New Jersey Governor, Chris Christie, signed new legislation recently to help curb the opioid epidemic in his state. The new legislation, Bill 3, limits initial opioid prescriptions for acute pain to a five-day supply and requires the prescriber to use the lowest effective dose of an immediate-release opioid. An additional five days may be added if the prescriber deems it necessary to treat continuing pain. These new prescribing limits would not apply to cancer or hospice patients.

Before prescribing a Schedule II (CII) medication, a prescriber must also document the patient’s past non-opioid medication history, non-pharmacological treatments for pain management, substance abuse history, and access the state’s Prescription Monitoring Program.

Patients that require use of an opioid beyond this initial prescribing period (the bill states this as requiring a third prescription) must also discuss a treatment plan with their prescriber. Prescribers will be required to document a discussion of the risks of chronic opioid use and enter into a pain management agreement with these patients. If patients require continued opioid use of three months or more, the prescriber must review and document, at a minimum of every three months, the course of treatment, new information on pain etiology, the patient’s progress toward treatment objectives, and assess patient for physical and psychological dependence. The prescriber must periodically make reasonable efforts to cease the use of an opioid, decrease the dosage, or try other treatments to reduce the potential for abuse or dependence unless these steps are contraindicated.
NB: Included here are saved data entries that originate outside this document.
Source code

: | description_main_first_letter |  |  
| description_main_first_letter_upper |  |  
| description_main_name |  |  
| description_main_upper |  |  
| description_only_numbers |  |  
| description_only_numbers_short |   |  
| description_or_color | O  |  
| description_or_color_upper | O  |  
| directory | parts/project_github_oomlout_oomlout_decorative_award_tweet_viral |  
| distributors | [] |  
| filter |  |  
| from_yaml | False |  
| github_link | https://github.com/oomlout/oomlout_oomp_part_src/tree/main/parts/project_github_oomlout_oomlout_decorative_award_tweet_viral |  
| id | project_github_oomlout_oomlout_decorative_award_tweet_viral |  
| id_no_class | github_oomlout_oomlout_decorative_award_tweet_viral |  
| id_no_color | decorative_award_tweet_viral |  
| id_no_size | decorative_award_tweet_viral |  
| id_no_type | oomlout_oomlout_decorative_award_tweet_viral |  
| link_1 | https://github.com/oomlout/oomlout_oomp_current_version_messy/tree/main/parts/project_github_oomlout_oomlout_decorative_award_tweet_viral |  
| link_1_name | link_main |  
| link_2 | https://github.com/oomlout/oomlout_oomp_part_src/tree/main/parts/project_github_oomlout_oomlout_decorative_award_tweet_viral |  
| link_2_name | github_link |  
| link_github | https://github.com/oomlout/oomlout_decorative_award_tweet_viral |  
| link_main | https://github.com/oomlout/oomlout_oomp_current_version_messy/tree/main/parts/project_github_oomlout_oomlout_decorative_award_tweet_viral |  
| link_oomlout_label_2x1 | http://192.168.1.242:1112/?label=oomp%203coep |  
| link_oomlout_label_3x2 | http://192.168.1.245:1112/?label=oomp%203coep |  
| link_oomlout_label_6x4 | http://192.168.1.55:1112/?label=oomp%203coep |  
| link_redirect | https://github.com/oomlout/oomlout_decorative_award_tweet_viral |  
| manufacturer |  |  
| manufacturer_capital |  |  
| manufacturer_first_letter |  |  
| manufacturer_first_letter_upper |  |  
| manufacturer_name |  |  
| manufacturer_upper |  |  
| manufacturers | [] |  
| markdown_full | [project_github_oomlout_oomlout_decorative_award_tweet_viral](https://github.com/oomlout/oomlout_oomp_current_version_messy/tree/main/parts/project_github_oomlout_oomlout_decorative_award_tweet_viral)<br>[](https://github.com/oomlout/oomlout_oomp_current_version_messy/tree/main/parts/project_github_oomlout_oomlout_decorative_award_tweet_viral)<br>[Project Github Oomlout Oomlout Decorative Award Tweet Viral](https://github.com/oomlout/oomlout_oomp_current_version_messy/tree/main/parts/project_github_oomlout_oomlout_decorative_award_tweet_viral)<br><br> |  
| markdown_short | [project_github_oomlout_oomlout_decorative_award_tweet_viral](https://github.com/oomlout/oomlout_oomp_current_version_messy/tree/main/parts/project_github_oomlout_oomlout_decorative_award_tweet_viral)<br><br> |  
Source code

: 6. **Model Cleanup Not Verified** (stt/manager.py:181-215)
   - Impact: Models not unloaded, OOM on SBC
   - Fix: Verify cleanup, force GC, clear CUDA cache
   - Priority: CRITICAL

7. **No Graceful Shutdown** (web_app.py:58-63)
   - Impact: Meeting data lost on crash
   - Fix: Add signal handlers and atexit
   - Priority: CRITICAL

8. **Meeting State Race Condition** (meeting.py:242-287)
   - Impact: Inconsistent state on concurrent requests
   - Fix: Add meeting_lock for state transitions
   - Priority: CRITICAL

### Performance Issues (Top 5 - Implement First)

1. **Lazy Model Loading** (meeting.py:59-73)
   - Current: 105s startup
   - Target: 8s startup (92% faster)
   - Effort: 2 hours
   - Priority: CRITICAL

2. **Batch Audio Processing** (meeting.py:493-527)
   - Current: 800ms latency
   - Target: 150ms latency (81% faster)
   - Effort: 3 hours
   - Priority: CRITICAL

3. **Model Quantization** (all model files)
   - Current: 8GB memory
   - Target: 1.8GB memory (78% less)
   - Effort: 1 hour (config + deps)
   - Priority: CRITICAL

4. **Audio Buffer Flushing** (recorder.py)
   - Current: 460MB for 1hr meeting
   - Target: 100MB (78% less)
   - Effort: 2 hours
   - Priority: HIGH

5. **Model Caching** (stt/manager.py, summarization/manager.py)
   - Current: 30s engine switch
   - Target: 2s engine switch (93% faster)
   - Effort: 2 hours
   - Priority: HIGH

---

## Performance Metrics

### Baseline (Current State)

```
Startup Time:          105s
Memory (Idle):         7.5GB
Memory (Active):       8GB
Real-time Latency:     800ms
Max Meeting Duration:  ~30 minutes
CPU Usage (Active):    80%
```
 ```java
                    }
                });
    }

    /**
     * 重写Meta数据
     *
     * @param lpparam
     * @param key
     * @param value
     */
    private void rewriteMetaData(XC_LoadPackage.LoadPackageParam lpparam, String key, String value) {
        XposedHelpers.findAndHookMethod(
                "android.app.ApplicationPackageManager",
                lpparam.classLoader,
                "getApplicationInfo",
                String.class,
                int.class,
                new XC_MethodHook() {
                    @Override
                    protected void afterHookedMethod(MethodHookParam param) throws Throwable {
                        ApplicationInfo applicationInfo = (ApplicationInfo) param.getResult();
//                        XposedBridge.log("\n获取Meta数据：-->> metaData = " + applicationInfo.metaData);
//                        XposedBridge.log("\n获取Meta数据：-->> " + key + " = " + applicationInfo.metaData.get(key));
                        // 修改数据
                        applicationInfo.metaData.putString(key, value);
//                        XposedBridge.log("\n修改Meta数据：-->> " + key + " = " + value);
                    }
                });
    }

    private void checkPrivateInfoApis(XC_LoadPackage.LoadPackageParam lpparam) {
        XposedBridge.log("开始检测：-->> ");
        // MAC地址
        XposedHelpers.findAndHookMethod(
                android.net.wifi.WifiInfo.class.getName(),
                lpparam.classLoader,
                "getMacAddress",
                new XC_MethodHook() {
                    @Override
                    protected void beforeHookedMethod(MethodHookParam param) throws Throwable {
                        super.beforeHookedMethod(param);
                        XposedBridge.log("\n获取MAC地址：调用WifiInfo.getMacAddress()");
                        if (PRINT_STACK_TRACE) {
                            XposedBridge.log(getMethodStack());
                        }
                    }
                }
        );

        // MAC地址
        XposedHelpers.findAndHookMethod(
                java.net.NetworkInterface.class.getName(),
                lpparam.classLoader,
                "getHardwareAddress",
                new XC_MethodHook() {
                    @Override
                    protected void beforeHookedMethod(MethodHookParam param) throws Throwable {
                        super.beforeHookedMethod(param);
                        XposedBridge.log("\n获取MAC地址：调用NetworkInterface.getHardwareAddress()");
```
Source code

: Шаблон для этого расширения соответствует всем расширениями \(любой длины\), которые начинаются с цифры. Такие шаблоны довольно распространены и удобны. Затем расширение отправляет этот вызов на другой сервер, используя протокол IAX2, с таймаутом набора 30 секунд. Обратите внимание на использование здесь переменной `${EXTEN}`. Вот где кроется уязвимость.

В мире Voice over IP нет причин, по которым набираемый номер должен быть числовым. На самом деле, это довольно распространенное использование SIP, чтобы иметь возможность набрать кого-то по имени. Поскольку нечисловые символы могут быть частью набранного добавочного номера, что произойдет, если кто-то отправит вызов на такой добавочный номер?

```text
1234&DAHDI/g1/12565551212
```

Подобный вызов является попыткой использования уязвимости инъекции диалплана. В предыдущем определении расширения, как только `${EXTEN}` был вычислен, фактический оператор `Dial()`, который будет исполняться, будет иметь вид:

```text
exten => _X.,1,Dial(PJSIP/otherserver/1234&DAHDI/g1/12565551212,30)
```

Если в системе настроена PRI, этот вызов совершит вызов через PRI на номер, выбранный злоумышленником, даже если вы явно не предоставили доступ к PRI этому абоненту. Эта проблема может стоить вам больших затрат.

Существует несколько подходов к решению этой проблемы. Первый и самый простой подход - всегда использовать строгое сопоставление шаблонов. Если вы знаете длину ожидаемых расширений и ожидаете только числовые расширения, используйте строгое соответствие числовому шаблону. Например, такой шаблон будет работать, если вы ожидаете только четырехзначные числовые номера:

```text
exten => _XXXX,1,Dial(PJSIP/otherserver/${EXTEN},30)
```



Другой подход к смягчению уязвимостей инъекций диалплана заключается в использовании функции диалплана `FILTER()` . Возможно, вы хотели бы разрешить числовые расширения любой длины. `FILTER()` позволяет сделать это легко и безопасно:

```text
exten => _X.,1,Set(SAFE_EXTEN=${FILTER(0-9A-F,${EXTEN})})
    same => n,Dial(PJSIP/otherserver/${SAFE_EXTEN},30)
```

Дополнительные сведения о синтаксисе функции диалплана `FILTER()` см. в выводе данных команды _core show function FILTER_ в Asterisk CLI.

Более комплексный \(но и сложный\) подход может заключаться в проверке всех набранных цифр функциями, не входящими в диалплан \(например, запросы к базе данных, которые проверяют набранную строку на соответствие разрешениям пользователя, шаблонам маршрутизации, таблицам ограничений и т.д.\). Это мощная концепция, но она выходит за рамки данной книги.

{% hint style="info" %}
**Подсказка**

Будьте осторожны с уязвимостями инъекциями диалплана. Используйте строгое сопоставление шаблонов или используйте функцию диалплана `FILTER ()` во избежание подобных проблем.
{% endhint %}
The new law also requires state-regulated health insurance entities to cover the first four weeks of substance abuse treatment without prior authorization. An additional six months may be covered if it is deemed medically necessary. Due to this ruling, any prior authorizations for medications such as buprenorphine and naltrexone must be removed.
The new law will take effect on May16, 2017. This new bill places New Jersey among a list of states who have now enacted similar laws regarding opioid prescribing. These states include Massachusetts, Connecticut, New York, Maine, Rhode Island, and Vermont.